▸ TASK OBJECTIVE:
Only certain lines below are wanted: those starting at the line containing "thumb cmc: (682, 353)" and ending at the line containing "pinky tip: (715, 749)", both included, each retyped exactly.

▸ MATERIAL SUPPLIED:

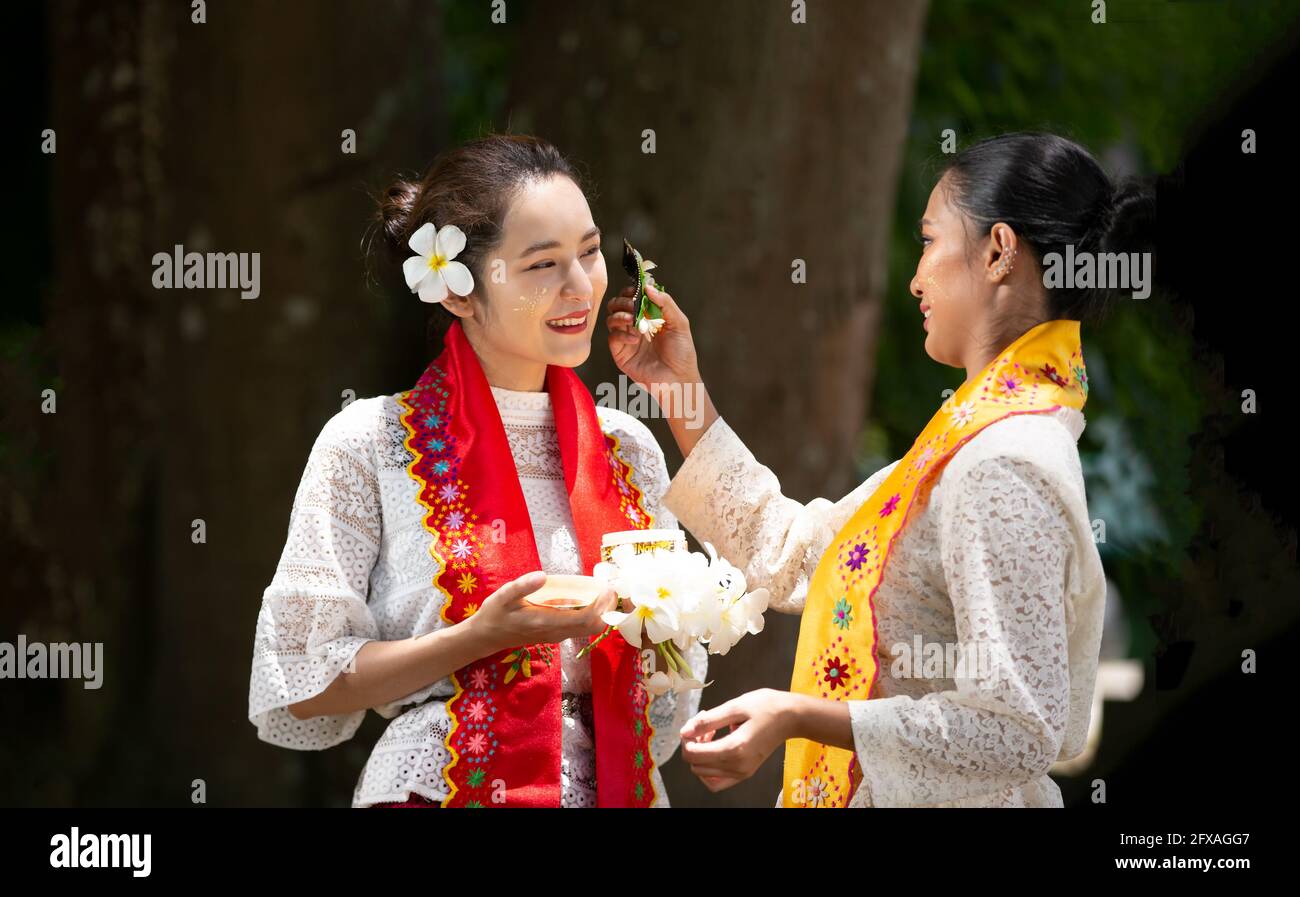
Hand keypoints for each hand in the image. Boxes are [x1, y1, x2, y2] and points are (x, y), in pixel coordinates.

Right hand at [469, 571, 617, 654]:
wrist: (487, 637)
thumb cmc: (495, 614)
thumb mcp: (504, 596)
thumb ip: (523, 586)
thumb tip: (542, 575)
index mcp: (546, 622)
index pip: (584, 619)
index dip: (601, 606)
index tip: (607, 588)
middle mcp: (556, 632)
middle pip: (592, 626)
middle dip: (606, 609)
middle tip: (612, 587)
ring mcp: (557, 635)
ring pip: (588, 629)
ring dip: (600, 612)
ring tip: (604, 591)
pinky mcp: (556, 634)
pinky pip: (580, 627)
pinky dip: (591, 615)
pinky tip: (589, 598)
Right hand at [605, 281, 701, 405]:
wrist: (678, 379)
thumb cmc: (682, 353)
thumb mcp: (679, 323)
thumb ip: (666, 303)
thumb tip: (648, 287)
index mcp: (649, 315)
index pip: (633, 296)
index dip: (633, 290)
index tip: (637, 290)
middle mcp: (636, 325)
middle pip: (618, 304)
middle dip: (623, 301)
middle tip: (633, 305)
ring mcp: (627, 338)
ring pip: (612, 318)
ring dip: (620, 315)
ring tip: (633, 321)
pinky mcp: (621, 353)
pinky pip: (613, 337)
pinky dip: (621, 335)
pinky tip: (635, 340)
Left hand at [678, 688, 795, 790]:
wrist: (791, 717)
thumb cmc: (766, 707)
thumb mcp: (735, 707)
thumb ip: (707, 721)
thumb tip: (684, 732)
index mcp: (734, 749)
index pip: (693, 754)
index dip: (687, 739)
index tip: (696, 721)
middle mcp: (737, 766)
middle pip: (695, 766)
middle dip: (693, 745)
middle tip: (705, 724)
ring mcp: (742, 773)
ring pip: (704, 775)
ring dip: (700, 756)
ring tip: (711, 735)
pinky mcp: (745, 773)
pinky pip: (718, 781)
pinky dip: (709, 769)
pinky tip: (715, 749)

...

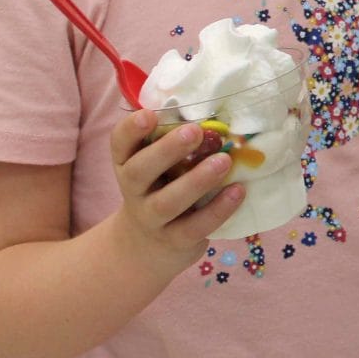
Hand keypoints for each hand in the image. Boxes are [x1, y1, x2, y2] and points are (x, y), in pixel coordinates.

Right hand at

▸ ANSWER SECTION:
thumb cmc: (682, 353)
thumb mcp: (679, 323)
thumb ip: (666, 303)
thumb tip: (648, 287)
index mcp: (649, 315)
index pip: (633, 296)
index dip: (633, 290)
index tip: (637, 290)
middle mcp: (636, 325)
middle pip: (618, 304)
middle dip: (623, 301)
middle tip: (633, 305)
ring mcp: (627, 338)
ring pip: (612, 318)
ring dip: (620, 315)
ring tip: (633, 321)
pinky mcp: (621, 353)
pinky pip: (613, 337)
pinky dip: (621, 335)
pinky tip: (635, 340)
Left hand at [678, 688, 795, 790]:
wrist: (791, 717)
thumb cmc: (766, 707)
thumb mcp: (735, 707)
thumb ip: (707, 721)
thumb tip: (684, 732)
index mcp: (734, 749)
index pip: (693, 754)
index dip: (687, 739)
index tip: (696, 721)
middle mcp: (737, 766)
middle pip: (695, 766)
middle dip: (693, 745)
middle tip: (705, 724)
ring mcp: (742, 773)
ring pip: (704, 775)
ring dip: (700, 756)
ring tip: (711, 735)
pinky mcp: (745, 773)
pinky pip: (718, 781)
pinky dip: (709, 769)
pinky tip: (715, 749)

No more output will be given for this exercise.